In his first 30-second commercial Eick, who is running for state treasurer, asks: “Want to see scary? Look how poorly Connecticut’s pension funds have performed.”
Standing in the shadows, Eick is lit only by a flashlight. For those unfamiliar with the Ridgefield candidate, he was a producer and financial backer of the 1999 movie “The Blair Witch Project.”
“I know I can do better than current State Treasurer Denise Nappier,” Eick tells voters. “For 15 years she made this mess. But all Connecticut taxpayers own it . . . I’m a professional financial manager — not a career politician — so don’t be scared. I have the experience to fix this mess.”

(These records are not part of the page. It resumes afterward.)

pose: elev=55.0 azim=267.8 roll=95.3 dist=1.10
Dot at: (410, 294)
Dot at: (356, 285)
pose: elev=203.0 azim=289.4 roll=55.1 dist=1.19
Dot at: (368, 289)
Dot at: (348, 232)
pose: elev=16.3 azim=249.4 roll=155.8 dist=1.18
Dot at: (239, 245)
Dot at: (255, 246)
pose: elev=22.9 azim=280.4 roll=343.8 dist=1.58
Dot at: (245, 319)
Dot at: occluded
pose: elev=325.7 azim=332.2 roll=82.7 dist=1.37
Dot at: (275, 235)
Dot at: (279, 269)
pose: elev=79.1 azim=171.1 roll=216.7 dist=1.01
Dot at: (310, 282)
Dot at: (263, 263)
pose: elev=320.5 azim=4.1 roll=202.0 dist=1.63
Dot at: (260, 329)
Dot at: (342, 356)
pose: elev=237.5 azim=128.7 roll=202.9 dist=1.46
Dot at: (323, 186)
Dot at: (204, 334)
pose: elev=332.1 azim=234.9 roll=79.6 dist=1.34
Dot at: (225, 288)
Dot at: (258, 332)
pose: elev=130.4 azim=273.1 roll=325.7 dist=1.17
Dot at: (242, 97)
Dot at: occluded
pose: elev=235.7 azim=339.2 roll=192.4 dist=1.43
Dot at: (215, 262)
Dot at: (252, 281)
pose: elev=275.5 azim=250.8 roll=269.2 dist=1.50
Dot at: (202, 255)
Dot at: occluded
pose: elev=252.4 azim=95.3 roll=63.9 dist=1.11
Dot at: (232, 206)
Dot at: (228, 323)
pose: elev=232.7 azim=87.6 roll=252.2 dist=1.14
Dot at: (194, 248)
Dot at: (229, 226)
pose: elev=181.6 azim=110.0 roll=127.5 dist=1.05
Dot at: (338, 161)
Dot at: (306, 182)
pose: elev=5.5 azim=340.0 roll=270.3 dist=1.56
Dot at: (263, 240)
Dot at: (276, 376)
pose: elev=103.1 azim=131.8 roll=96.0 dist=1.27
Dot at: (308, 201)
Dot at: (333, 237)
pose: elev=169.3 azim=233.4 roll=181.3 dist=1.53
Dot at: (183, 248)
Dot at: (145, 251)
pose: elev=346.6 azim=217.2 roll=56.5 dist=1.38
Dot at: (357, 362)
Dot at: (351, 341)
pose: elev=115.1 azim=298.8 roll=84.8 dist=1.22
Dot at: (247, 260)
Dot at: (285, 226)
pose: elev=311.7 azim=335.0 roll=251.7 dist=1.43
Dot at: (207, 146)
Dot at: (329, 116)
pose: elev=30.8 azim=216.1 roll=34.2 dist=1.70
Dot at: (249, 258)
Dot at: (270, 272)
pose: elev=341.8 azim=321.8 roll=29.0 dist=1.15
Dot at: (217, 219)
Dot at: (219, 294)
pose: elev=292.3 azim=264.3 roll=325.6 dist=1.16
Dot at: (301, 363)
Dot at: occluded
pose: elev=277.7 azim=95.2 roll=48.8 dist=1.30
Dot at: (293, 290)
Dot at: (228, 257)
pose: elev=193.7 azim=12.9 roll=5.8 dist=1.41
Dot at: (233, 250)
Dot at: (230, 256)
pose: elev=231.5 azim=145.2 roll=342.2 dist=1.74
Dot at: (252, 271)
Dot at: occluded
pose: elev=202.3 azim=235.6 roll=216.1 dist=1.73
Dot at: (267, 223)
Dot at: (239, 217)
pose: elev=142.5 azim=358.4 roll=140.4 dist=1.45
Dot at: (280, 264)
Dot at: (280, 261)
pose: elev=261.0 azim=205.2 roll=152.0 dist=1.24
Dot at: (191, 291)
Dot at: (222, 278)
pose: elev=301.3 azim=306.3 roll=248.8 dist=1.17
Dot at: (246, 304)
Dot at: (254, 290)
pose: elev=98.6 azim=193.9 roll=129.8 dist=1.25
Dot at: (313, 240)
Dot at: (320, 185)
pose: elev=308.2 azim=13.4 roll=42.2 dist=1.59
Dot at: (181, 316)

According to a spokeswoman for Eick’s campaign, the ads will air on Connecticut stations, Cablevision, and CT Interconnect. The ad buy will be roughly $30,000, she said Wednesday.
While the ad takes aim at the current Democratic State Treasurer Denise Nappier, Eick will first have to compete against Trumbull First Selectman Tim Herbst for the Republican nomination.
The two, according to a recent article in Hearst newspapers, have exchanged barbs over each other’s qualifications to oversee more than $50 billion in public assets.
Earlier Wednesday, J.R. Romano, Herbst’s campaign manager, released a statement pointing to the $10,500 in campaign contributions Eick made to former U.S. Sen. Chris Dodd, the once powerful chairman of the Senate Banking Committee.
“Chris Dodd allowed big banks and government institutions to wreck America’s economy in 2008, wiping out the savings of millions of Americans and thousands of Connecticut families,” Romano said. “Bob Eick made millions on Wall Street and he shared his winnings on the man who wrote the rules of finance.”
Eick has taken aim at Herbst’s management of Trumbull’s pension funds, which are only 32.5 percent funded, according to the recent Hearst news report.
Jack Orchulli, the former fashion executive who ran for state comptroller and had planned to run for state treasurer, already dropped out of the race.